The brakes were working pretty well until recently when I noticed the car would pull to the right on braking. Hitting the brakes at speed is now really scary! Fairly new pads, replaced the flex hoses, opened and cleaned each cylinder (both sides even though I suspect the problem is on the left). I notice the inside pad on the left moves away from the disc when the brakes are released whereas the other three (one left, both right) stay touching the disc enough to cause a slight resistance (fairly easy to rotate the hub by hand). How much should the pad release? Is the one that releases working correctly and the other three dragging? Thoughts?
Visible gap between one pad and disc when brake pedal released - other is touching the disc.
I had the same problem, I took the front brakes apart and double checked everything and put them back together, still did it, I think a tiny bit of oil got on one of the rears. It can pull from the front or the rear brakes not working properly. I fixed it by dragging them a while to get the brakes good and hot and ever since then it’s been fine.
Agreed - even a small gap can cause a delay in that pad operating which will cause a noticeable yaw. I found this the hard way many years ago when I deliberately had all pads pushed back from the discs while doing some high speed testing, to avoid any possibility of any minute amount of drag. All good till I braked hard at the end of the measured section, when the car dived violently towards the infield. There’s a large comment in the project notebook “DON’T DO THAT AGAIN”!
I did a complete rebuild of the brakes (front and rear), new pistons, pads, rotors, pipes, flex hoses and guess what. The car still pulls to the right on hard braking! Nothing changed! This morning I inspected the front suspension again. The only thing I found was one of the shocks (left) is ‘sticky’ by comparison. I say ‘sticky’ as extending (manually) it grabs/binds in places and is not smooth like the righthand side. Question to consider is could this ‘sticky’ shock be enough to cause the suspension to ‘steer’ itself on braking? Has anyone experienced something simliar. Thoughts?
Centering the caliper should make NO difference at all. If it’s off-center, after the first stop the pistons will pull back, leaving one further out than the other, eliminating any possible problem. So, messing with centering is pointless. I don’t even understand wht the factory bothered with it.
If one pad is retracting more than the other (and I don’t see how that can be happening), it may cause pulling on gentle stops, but on a fast, hard stop, where you stomp the pedal and the pressure increases almost instantly, this won’t matter. You may get a short jerk to one side, and then braking pressure will equalize.
If you get pulling on both gentle and hard stops, then something is either binding, or fluid pressure is not being released properly. The ONLY thing I can see that would explain pulling on the Dunlop system is a failed left flex hose, or undue friction in the left piston or pad. Anything else would affect BOTH front brakes.

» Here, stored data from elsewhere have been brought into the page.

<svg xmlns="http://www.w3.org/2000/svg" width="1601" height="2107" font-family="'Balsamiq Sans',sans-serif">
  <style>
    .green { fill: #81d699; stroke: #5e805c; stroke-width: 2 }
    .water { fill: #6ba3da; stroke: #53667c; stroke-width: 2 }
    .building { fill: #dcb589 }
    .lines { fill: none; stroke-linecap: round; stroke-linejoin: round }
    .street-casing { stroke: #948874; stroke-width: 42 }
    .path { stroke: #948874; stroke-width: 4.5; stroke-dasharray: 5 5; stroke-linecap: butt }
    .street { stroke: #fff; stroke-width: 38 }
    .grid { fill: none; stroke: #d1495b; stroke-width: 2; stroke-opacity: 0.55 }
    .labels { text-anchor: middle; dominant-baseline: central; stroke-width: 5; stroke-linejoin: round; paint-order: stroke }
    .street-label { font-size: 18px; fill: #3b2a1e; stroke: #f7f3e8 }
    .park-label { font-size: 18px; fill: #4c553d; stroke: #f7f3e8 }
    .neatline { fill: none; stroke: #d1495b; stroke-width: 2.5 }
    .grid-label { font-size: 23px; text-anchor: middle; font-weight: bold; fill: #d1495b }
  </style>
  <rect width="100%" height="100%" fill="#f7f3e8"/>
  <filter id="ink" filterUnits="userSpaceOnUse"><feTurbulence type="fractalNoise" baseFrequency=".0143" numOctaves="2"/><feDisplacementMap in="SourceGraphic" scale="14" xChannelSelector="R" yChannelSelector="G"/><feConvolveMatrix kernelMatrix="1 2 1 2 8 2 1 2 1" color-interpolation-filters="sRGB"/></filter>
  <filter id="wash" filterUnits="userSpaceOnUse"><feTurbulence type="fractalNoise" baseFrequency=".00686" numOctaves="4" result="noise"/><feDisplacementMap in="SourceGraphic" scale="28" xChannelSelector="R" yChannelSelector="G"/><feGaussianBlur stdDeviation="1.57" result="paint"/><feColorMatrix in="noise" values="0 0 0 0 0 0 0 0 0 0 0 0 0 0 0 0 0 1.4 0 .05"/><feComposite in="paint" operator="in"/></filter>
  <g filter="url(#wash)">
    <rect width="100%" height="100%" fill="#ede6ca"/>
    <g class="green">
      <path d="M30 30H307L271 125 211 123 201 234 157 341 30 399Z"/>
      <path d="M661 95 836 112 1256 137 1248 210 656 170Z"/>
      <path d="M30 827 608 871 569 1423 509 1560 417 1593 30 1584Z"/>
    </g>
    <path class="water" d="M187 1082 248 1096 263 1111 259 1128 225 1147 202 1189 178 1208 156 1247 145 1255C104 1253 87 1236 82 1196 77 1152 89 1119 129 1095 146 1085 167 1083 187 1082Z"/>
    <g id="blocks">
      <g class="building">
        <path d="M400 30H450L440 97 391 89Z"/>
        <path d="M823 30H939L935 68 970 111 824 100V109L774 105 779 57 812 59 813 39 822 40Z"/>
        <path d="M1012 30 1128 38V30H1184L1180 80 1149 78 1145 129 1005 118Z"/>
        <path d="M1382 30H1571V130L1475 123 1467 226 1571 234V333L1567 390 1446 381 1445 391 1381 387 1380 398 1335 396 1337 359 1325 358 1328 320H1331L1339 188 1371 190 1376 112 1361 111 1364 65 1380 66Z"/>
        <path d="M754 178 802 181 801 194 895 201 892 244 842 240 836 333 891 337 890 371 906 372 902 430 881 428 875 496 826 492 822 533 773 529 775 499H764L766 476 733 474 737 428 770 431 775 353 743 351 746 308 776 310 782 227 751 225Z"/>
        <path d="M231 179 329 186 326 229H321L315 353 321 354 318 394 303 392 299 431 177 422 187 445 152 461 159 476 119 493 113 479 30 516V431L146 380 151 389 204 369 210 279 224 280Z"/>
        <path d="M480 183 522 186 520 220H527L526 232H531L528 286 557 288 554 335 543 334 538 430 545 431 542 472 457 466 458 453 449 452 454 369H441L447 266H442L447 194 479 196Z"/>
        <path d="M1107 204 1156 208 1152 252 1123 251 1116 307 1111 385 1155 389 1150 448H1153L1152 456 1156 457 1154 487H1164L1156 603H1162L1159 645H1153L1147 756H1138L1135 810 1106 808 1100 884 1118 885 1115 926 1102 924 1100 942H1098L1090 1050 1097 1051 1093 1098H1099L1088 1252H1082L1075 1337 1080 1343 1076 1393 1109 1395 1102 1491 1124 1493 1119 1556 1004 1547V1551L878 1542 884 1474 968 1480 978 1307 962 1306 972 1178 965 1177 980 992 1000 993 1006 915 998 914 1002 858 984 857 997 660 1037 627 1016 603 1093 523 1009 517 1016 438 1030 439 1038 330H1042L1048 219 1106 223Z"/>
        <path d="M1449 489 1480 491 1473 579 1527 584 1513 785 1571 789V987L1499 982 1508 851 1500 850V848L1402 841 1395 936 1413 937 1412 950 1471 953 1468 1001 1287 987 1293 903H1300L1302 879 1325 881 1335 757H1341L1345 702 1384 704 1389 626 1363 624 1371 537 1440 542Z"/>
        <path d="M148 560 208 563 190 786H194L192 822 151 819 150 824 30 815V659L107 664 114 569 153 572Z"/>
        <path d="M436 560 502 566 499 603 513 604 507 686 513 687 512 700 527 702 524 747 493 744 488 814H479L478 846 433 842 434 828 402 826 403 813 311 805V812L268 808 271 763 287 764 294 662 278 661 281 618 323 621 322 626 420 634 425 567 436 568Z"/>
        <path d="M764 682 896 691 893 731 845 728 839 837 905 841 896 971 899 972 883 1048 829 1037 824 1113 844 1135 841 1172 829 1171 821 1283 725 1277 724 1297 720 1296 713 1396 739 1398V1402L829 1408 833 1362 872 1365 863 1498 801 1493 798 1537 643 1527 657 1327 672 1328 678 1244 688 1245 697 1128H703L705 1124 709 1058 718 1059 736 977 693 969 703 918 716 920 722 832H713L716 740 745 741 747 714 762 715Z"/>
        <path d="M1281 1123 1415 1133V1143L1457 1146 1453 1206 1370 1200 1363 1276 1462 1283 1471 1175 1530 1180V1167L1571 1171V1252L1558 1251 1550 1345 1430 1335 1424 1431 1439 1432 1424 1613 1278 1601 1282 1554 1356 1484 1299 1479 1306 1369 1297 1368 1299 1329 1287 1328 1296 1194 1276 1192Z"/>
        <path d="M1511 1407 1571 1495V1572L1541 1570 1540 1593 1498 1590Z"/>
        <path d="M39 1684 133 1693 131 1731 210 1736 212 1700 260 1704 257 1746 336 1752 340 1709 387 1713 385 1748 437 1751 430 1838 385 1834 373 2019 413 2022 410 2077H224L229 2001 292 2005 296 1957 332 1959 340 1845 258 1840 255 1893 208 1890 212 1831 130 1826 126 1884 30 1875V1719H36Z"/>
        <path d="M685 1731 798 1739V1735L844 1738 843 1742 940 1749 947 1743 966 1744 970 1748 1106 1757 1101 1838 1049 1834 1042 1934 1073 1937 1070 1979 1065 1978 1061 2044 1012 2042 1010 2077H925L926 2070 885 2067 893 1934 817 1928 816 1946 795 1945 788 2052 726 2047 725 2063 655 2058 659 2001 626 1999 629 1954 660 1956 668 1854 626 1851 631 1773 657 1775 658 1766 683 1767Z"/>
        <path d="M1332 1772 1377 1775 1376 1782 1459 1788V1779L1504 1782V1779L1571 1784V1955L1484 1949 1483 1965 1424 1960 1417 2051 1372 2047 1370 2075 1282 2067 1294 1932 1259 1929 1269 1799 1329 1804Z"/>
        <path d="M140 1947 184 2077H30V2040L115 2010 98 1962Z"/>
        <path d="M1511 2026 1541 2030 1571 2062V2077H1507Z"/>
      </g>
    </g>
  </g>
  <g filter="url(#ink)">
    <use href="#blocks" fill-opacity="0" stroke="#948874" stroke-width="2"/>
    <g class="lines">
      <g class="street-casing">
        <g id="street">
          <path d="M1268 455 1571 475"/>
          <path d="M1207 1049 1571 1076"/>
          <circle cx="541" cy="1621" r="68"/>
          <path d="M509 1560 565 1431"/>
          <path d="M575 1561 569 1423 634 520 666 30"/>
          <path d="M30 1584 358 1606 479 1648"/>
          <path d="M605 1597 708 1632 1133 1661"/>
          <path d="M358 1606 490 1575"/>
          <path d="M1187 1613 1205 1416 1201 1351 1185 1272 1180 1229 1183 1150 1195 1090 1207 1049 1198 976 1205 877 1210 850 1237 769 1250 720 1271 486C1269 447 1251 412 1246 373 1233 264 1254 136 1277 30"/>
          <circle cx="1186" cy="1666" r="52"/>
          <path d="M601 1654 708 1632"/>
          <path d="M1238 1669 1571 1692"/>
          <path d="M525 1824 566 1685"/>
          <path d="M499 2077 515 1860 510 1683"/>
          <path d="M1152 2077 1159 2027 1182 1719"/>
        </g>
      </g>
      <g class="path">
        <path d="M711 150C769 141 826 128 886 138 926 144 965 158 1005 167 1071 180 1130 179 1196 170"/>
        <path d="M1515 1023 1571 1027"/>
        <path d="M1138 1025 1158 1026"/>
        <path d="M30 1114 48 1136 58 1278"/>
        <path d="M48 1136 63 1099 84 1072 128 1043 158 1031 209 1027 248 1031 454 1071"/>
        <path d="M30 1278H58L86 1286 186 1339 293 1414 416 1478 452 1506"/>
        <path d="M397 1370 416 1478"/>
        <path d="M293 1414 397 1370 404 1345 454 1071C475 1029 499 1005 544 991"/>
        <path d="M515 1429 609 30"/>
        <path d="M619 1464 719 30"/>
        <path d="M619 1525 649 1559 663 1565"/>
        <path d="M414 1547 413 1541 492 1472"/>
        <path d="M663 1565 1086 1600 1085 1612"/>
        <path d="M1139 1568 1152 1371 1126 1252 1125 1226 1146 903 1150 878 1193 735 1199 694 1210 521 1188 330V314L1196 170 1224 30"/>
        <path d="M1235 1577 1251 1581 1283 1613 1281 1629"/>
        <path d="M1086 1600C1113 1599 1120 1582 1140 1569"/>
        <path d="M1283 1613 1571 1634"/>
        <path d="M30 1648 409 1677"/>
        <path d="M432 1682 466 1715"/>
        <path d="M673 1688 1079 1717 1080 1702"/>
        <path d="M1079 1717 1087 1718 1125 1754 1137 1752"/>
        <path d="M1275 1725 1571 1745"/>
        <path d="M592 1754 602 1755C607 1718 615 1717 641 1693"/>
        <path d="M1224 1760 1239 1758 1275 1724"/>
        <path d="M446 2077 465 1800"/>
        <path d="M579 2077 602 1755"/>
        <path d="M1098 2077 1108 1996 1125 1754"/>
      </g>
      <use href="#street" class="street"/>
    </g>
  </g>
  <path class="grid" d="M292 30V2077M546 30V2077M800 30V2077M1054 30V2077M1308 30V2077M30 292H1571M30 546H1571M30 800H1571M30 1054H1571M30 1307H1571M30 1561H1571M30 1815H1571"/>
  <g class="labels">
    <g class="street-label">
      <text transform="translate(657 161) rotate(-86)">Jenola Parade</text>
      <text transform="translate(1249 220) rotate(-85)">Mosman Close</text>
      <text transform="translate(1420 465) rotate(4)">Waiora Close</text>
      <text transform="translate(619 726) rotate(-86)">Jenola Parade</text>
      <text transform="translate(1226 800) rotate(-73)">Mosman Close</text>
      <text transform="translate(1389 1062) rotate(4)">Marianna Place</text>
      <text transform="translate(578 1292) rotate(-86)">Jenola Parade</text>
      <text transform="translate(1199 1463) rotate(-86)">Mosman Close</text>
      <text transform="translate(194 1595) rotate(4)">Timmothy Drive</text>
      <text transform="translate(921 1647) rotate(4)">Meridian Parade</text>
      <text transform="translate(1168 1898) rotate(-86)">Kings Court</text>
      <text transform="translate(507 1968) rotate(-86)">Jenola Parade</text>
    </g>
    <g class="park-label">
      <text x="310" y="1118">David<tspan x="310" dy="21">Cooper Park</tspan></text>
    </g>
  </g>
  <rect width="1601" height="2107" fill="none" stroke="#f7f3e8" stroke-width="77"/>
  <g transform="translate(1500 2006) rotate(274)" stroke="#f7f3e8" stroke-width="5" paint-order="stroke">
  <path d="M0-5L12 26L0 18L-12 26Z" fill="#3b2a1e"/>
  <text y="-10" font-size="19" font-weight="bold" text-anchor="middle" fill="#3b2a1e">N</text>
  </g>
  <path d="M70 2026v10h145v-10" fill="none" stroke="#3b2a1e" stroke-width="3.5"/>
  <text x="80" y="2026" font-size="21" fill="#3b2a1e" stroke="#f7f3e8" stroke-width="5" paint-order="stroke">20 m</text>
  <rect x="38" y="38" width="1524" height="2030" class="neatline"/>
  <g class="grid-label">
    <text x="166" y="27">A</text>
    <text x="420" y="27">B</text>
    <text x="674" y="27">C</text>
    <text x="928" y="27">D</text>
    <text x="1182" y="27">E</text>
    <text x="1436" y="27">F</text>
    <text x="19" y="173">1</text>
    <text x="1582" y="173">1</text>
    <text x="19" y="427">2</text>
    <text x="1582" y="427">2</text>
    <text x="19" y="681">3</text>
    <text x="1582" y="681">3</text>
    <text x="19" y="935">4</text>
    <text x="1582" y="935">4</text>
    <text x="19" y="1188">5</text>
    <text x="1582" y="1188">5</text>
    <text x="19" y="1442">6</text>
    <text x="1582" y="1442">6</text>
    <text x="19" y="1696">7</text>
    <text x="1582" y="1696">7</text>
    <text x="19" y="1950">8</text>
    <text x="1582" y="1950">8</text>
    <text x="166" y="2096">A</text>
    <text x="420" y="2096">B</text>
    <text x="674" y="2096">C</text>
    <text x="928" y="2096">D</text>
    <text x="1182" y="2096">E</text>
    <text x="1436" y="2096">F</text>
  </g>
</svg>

I’d be looking at how much force it takes to move each piston. One may have an over-size seal or dust boot, or a rough surface on the cylinder, or a pad that is too wide, and rubbing on the sides of the slot in the caliper that it rides in. Those faces should be smooth, and the pads should have a small clearance so they slide easily.
I would also sand the pads, just to ensure no contamination on the active surface. Also throroughly clean the rotor faces with brake cleaner and a Scotchbrite pad.
Thanks all. I tend to agree it is unlikely a ‘sticky’ shock would cause such an extreme pulling to one side but as suggested I swapped them this afternoon and will test when the roads dry tomorrow.
On light braking the pulling is barelynoticeable but stomping is scary.
I made sure the rotors were clean after assembly and pads slide freely. I would have thought any residual contamination would burn off pretty quickly during the road test. I applied a light pressure to the brake pedal this afternoon and with front wheels off the ground rotated each wheel - same friction both sides and they both release ok.
I love it when someone thinks outside the box. As Wiggles said, check your left rear trailing arm mount. Braking puts tension on the trailing arms, and if the left one shifts backwards then the rear suspension will be steering the back of the car to the left, which points the front of the car to the right.
My car used to pull to the left under hard acceleration. I spoke to Terry of Terry’s Jaguar Parts, now gone but he told me the front ball joints could cause that for a similar reason, lift the front and apply torque and things move. I replaced them, it was the ball joint.
If the problem is in the front brakes/suspension, you will feel the steering wheel will pull to the left when you hit the brakes I would not expect that to happen if the problem is actually in the rear.
Colin, when you say it pulls to the right on hard braking, does it make a quick dive to the right and then center, or does it continue to pull to the right until stopped? IMO, this can be different symptoms.
Others have mentioned, but be specific. You said you checked the front suspension. Does that mean we should assume the ball joints, tie rod ends, control arm bushings, steering rack mounts, wheel bearings, etc. are all in good condition?